Dr. Saleheen’s research program on population genetics has been focused to: (i) identify genetic risk factors predisposing to diseases like coronary heart disease (CHD) and type-2 diabetes (T2D); (ii) assess therapeutic relevance of drug targets by conducting gene-biomarker studies; and (iii) conduct deep phenotyping studies in human knockouts.
In this respect, his group has established the Pakistan Genomic Resource, comprising of more than 100,000 participants in Pakistan on whom extensive lifestyle information and biological samples have been collected. This biological resource includes approximately 45,000 participants with myocardial infarction (included in the PROMIS study), 6,000 patients with imaging confirmed stroke, 15,000 patients with type-2 diabetes, 8,000 patients with heart failure, 8,000 patients with chronic kidney disease and 45,000 healthy participants. This research program is being rapidly expanded to include 200,000 participants. A number of state-of-the art measurements have already been conducted in a large majority of these participants, including evaluation of millions of genetic markers and more than 200 blood-based factors. All of the 100,000 participants in this resource are funded for whole-exome / whole-genome sequencing studies.
A distinguishing feature of this population is the high prevalence of intermarriages; for instance, close to 40% of the participants in this resource are born of unions who are cousins. Dr. Saleheen’s group is particularly leveraging the high levels of consanguinity in Pakistan. Through WES studies in this highly inbred population, his group has identified a number of null homozygotes (i.e., human knockouts). These human knockouts are being systematically evaluated through deep phenotyping studies. For instance, whole-exome sequencing analyses of 10,503 Pakistanis led to the identification of > 1800 knockouts for > 1300 unique genes. On average, every fifth participant in the Pakistan Genomic Resource was found to be a knockout. Ongoing whole-exome sequencing studies in this resource continue to find a similar yield of knockouts. Hence, the number of knockouts is likely to grow as sequencing studies further continue in this resource. Many of these knockouts have been identified for the first time. For instance, his group has identified the world's first humans who are completely deficient of APOC3. Dr. Saleheen’s group is conducting deep phenotyping studies which would help validate APOC3 inhibition as a safe therapeutic target for cardiovascular disease protection.

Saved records
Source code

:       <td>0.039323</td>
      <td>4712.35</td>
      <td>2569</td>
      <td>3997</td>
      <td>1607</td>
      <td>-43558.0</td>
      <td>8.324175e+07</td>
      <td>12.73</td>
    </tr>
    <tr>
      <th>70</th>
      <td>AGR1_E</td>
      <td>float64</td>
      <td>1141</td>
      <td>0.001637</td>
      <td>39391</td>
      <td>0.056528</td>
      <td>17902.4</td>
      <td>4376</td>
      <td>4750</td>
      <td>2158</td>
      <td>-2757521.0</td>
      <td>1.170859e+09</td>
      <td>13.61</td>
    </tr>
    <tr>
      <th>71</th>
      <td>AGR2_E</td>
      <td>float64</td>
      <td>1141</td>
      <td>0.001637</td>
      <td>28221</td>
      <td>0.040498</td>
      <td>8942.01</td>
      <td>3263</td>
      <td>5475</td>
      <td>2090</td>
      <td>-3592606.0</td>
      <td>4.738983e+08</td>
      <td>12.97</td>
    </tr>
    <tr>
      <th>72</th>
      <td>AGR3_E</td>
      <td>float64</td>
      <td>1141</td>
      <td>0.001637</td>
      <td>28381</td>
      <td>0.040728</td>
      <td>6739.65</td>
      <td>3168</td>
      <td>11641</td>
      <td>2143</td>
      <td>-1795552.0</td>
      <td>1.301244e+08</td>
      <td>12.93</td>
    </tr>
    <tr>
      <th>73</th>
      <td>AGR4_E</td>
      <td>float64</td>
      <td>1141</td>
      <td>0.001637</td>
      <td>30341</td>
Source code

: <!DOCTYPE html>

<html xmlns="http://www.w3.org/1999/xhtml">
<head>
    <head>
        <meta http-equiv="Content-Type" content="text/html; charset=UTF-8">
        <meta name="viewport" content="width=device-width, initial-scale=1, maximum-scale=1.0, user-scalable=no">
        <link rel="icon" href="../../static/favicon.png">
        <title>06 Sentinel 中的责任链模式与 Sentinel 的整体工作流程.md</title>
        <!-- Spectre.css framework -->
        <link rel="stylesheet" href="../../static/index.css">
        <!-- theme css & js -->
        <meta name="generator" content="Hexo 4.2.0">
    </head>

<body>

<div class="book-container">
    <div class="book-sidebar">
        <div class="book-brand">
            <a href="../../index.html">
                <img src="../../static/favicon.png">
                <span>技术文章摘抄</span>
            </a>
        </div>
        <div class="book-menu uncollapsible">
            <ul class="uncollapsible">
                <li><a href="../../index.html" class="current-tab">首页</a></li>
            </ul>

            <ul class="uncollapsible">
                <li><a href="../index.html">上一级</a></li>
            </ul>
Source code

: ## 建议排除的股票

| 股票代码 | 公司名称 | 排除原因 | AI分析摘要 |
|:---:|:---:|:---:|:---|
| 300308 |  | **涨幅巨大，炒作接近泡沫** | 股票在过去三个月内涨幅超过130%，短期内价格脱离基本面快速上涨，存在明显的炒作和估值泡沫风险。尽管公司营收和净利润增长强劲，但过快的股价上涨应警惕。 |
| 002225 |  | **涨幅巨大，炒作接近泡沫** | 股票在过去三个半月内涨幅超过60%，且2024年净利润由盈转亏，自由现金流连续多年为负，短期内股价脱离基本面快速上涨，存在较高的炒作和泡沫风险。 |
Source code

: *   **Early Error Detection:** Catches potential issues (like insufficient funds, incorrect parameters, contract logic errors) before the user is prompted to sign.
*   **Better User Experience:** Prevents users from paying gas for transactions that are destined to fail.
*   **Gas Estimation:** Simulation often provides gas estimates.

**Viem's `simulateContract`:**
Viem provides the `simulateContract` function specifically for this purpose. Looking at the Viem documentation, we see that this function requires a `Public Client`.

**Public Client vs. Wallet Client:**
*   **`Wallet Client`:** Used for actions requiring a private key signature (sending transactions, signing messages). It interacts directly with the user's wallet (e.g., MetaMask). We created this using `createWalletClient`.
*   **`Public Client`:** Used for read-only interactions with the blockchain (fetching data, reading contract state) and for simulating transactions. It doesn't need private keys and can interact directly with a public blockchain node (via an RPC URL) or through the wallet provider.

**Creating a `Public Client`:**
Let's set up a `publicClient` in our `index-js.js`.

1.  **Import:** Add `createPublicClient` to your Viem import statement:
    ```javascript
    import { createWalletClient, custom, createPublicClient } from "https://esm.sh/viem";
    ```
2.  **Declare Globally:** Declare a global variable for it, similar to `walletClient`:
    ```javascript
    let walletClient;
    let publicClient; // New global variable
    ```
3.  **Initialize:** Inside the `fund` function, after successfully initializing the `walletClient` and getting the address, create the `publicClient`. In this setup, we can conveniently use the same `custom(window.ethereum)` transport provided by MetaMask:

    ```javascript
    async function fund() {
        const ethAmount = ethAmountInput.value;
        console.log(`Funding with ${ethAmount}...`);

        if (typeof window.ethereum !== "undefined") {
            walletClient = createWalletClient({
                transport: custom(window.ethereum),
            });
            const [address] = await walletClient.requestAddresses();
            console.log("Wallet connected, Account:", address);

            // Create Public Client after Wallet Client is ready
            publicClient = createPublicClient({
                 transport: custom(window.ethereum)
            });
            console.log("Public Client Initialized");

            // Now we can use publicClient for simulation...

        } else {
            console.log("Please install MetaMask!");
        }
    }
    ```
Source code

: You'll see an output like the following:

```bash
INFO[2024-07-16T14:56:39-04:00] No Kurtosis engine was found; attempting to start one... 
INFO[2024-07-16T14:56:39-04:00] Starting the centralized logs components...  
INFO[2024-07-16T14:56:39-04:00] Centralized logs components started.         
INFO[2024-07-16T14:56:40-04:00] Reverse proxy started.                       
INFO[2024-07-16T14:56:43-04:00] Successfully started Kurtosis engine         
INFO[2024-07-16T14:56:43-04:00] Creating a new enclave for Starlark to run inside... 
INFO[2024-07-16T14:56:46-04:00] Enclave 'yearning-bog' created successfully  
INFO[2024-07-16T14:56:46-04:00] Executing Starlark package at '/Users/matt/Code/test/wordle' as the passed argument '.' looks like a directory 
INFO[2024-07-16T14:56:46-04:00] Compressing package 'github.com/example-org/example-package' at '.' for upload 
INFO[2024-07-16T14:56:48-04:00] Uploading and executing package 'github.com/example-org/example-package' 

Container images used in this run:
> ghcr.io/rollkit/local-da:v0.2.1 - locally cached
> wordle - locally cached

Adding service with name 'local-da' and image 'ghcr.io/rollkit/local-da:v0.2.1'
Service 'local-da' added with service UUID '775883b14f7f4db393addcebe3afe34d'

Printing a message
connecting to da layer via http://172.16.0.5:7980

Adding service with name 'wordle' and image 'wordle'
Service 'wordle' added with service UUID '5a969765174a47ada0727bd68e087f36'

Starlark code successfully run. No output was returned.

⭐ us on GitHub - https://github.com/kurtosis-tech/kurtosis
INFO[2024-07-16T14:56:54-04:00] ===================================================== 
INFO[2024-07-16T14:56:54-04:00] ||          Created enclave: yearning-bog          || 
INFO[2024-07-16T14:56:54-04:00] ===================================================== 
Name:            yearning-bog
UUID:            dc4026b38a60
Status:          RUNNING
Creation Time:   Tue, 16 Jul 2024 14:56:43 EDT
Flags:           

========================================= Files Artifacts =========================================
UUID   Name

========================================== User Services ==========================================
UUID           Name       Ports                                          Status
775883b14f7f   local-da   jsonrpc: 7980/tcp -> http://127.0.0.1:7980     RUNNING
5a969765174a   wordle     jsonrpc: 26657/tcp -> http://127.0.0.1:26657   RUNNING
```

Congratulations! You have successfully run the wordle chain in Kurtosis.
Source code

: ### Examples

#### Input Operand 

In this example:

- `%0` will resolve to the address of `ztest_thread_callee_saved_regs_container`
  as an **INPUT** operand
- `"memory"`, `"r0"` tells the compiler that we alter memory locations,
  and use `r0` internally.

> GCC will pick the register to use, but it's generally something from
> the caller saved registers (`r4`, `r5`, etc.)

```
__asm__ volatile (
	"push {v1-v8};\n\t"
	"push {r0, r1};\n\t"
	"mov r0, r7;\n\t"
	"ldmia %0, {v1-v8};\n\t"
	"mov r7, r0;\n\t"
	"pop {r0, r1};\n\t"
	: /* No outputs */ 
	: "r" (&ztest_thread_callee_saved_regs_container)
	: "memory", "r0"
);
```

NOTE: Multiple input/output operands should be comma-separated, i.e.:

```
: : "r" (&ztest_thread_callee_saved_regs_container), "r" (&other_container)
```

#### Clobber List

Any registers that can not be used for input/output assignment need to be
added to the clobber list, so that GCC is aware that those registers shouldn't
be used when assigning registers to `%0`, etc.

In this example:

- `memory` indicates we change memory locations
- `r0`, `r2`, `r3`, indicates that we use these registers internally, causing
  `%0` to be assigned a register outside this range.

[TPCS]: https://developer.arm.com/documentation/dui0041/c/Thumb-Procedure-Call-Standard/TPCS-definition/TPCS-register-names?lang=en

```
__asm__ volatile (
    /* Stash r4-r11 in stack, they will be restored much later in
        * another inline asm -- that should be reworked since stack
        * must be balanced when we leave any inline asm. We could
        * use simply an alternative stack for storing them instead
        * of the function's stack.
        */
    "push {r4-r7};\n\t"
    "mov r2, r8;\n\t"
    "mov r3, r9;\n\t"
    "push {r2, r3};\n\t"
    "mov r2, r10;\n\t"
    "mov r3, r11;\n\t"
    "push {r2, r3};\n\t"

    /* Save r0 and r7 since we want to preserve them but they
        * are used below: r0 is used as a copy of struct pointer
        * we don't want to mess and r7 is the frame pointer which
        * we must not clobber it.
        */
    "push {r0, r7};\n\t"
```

> **About this exercise**
According to the text on the Pakistan Genomic Resource, how many participants is the research program being expanded to include? The records are separate material and are not connected to the text.

> **Response to the task**
200,000 participants.